▶ [What you have to do] Beneath this line are entries. Copy the range from the line with "Total | 43,386" to the line with "(c) Manufacturing", ends included, exactly; leave pictures out.

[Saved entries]
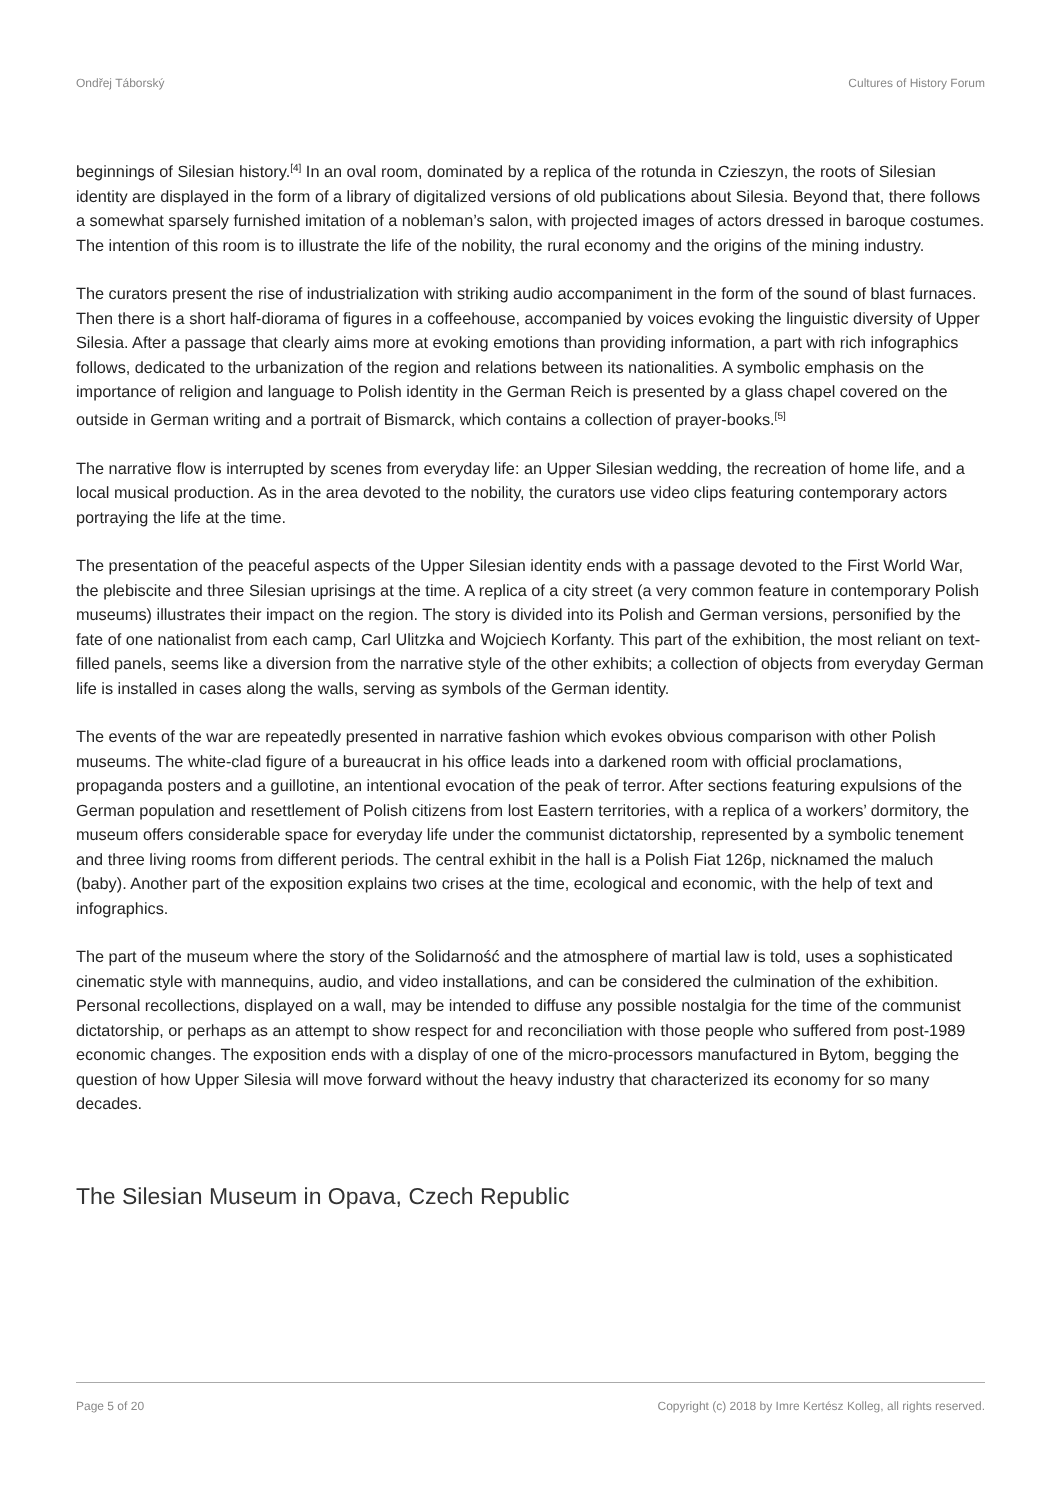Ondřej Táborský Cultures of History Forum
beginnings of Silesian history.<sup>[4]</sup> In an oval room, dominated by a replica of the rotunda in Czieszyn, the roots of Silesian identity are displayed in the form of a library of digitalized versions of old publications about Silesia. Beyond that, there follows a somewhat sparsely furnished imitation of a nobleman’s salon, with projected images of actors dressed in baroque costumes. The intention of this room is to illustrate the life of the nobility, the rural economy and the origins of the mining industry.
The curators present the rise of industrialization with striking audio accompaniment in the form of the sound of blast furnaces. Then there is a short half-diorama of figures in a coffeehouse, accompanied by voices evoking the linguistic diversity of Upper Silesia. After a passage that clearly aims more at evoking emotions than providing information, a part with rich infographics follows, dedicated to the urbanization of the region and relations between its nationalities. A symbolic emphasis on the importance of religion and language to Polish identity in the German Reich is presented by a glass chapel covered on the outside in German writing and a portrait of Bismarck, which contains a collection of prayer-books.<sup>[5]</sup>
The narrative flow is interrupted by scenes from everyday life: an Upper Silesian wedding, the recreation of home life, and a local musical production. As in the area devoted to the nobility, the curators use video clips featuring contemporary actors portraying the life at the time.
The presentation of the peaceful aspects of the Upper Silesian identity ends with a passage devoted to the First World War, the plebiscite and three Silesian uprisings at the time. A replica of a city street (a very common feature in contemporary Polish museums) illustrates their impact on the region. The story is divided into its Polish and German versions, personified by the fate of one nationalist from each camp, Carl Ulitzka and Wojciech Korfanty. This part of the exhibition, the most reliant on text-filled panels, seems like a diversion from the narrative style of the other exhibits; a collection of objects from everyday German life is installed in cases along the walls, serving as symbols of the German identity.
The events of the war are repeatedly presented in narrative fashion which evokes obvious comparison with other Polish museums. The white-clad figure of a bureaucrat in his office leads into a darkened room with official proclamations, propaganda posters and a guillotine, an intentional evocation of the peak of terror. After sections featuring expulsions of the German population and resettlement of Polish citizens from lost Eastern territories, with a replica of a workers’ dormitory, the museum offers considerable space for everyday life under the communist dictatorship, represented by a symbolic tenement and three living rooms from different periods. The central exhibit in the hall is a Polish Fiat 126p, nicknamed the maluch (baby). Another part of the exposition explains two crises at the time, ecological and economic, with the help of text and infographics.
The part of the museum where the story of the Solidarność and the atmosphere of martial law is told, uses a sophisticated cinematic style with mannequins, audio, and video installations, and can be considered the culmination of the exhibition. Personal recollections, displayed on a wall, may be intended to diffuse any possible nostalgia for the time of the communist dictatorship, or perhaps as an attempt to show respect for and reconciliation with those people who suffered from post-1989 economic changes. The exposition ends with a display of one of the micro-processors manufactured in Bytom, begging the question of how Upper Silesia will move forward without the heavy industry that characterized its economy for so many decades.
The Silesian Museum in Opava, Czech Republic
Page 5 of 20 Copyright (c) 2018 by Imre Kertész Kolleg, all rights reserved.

---

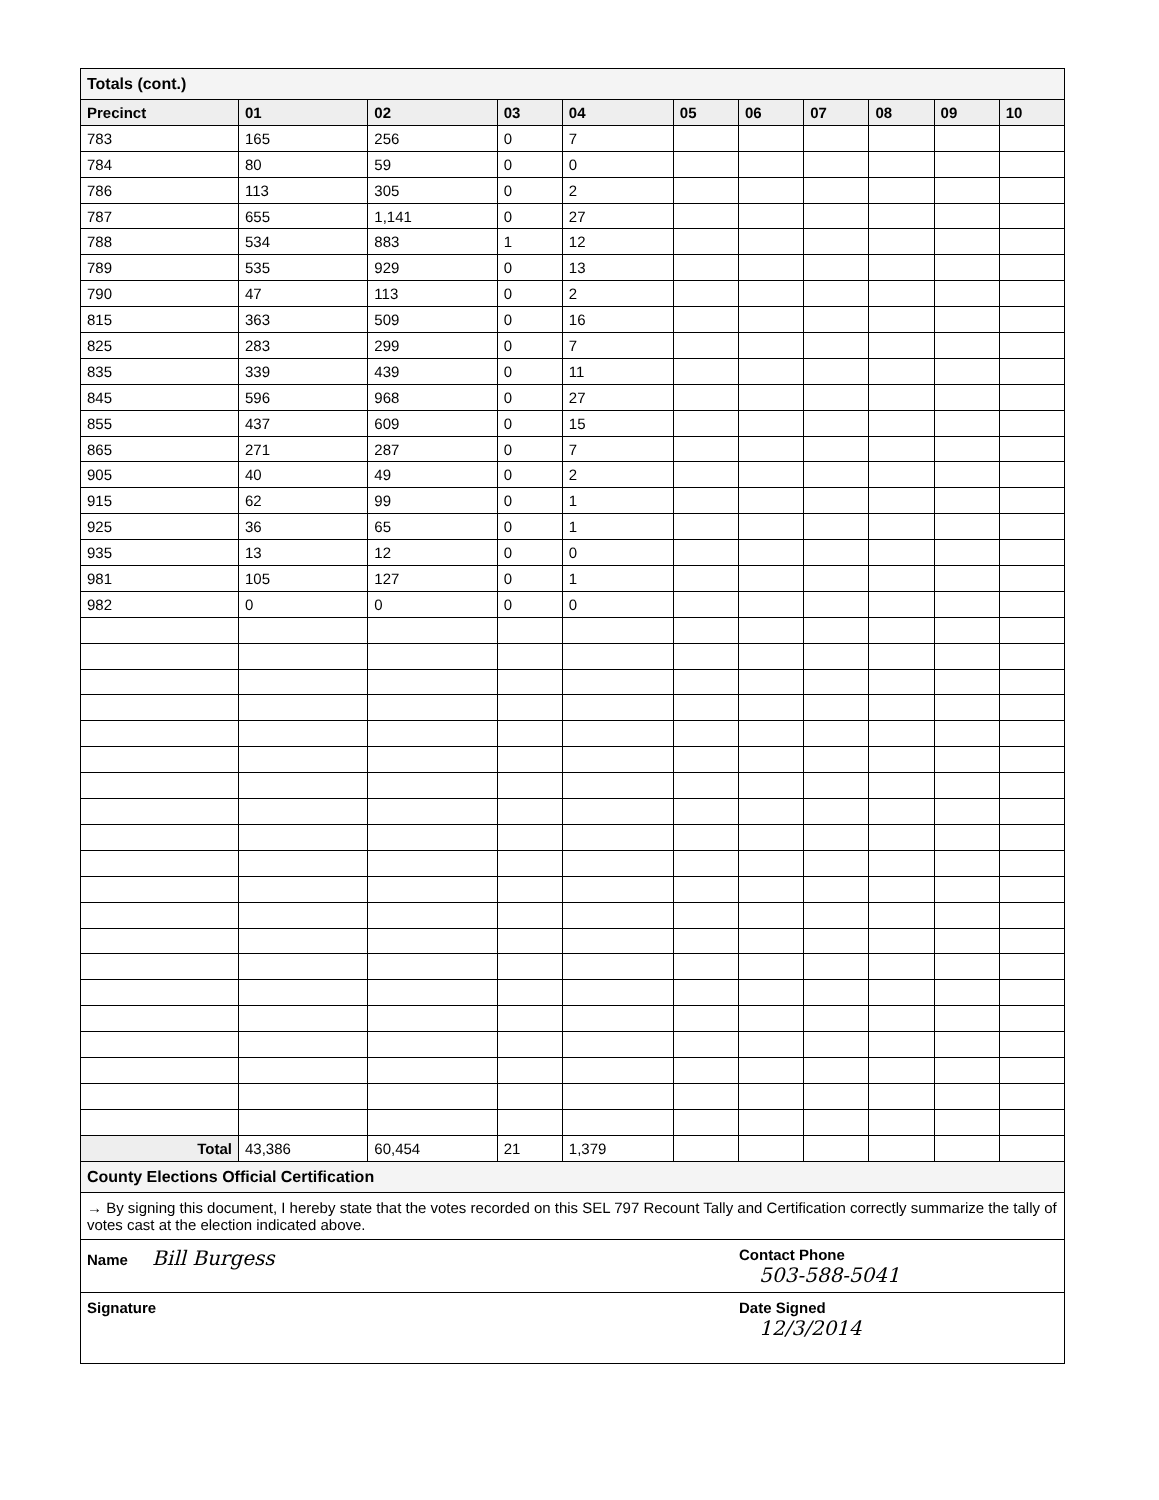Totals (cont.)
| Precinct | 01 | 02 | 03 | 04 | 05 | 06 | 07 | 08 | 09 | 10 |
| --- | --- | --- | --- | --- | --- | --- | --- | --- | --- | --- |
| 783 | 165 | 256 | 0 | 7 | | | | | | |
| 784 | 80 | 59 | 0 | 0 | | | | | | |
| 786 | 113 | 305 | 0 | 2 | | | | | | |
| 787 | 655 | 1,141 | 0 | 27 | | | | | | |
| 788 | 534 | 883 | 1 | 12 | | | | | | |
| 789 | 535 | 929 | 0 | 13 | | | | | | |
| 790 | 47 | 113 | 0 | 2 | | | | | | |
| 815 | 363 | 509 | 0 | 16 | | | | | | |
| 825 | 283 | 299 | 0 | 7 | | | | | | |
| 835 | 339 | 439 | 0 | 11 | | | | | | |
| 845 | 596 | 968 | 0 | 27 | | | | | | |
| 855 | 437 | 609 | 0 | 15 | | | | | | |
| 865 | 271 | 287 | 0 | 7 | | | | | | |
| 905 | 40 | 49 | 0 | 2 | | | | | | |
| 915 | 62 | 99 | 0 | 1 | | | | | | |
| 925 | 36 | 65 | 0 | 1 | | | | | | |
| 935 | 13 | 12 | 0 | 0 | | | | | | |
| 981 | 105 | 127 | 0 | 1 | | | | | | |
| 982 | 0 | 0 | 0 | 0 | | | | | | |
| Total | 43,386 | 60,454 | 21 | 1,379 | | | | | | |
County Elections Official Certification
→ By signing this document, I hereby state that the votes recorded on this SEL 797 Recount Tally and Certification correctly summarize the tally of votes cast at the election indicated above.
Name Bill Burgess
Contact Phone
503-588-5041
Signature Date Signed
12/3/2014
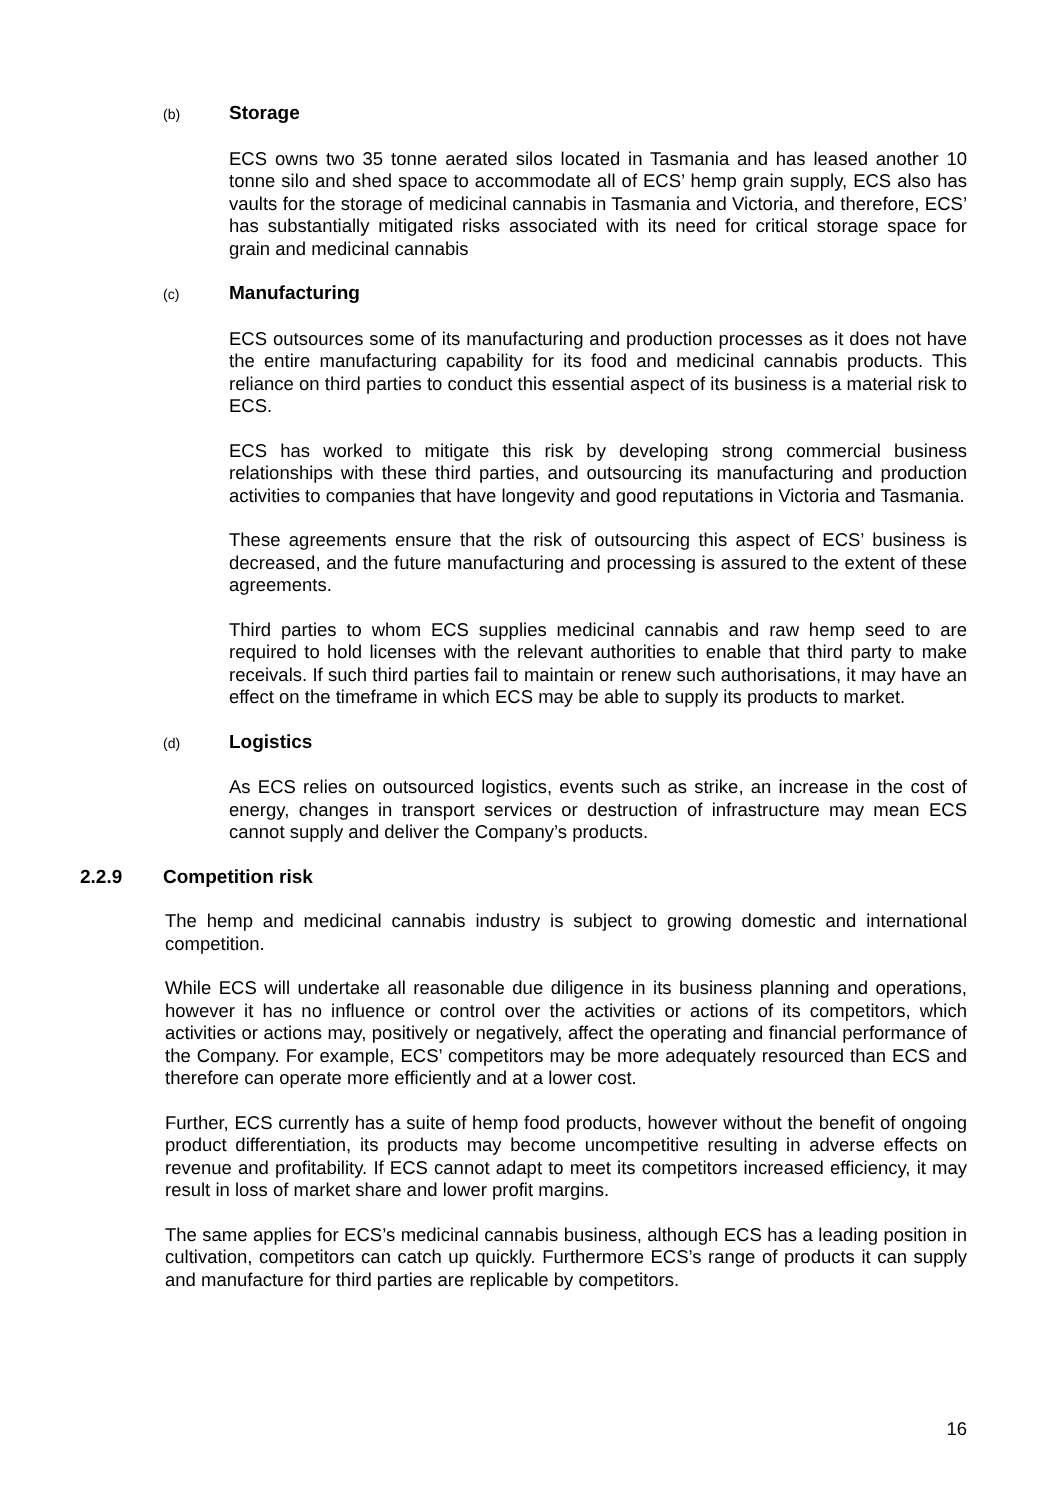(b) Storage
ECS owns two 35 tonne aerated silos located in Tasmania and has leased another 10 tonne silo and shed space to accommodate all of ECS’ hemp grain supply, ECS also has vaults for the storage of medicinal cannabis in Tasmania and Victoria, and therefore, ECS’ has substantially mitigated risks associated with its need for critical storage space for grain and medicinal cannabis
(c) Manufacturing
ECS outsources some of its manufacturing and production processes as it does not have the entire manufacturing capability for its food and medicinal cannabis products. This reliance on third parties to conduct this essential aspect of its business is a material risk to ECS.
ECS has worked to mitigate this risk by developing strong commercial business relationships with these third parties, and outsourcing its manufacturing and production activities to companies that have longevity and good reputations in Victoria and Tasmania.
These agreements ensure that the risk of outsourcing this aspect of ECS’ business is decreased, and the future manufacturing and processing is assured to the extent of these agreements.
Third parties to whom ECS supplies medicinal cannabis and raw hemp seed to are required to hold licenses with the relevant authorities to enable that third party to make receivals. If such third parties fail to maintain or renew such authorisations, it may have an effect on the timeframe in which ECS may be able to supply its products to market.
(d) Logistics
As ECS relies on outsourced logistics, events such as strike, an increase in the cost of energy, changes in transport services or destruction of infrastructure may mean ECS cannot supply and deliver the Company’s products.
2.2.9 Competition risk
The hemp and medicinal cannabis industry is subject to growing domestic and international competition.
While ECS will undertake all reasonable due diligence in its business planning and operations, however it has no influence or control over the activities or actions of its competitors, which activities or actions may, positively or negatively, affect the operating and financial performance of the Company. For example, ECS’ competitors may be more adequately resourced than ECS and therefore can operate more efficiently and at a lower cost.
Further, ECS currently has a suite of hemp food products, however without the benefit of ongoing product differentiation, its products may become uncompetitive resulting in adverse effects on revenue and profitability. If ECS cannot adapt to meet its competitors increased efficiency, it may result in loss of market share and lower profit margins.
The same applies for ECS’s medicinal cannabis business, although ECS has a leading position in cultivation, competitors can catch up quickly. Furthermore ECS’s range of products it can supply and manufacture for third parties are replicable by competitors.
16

▶ [Solution to this exercise]
| Total | 43,386 | 60,454 | 21 | 1,379 | | | | | | |
County Elections Official Certification
→ By signing this document, I hereby state that the votes recorded on this SEL 797 Recount Tally and Certification correctly summarize the tally of votes cast at the election indicated above.
Name Bill Burgess
Contact Phone
503-588-5041
Signature Date Signed
12/3/2014
(b) Storage
ECS owns two 35 tonne aerated silos located in Tasmania and has leased another 10 tonne silo and shed space to accommodate all of ECS’ hemp grain supply, ECS also has vaults for the storage of medicinal cannabis in Tasmania and Victoria, and therefore, ECS’ has substantially mitigated risks associated with its need for critical storage space for grain and medicinal cannabis
(c) Manufacturing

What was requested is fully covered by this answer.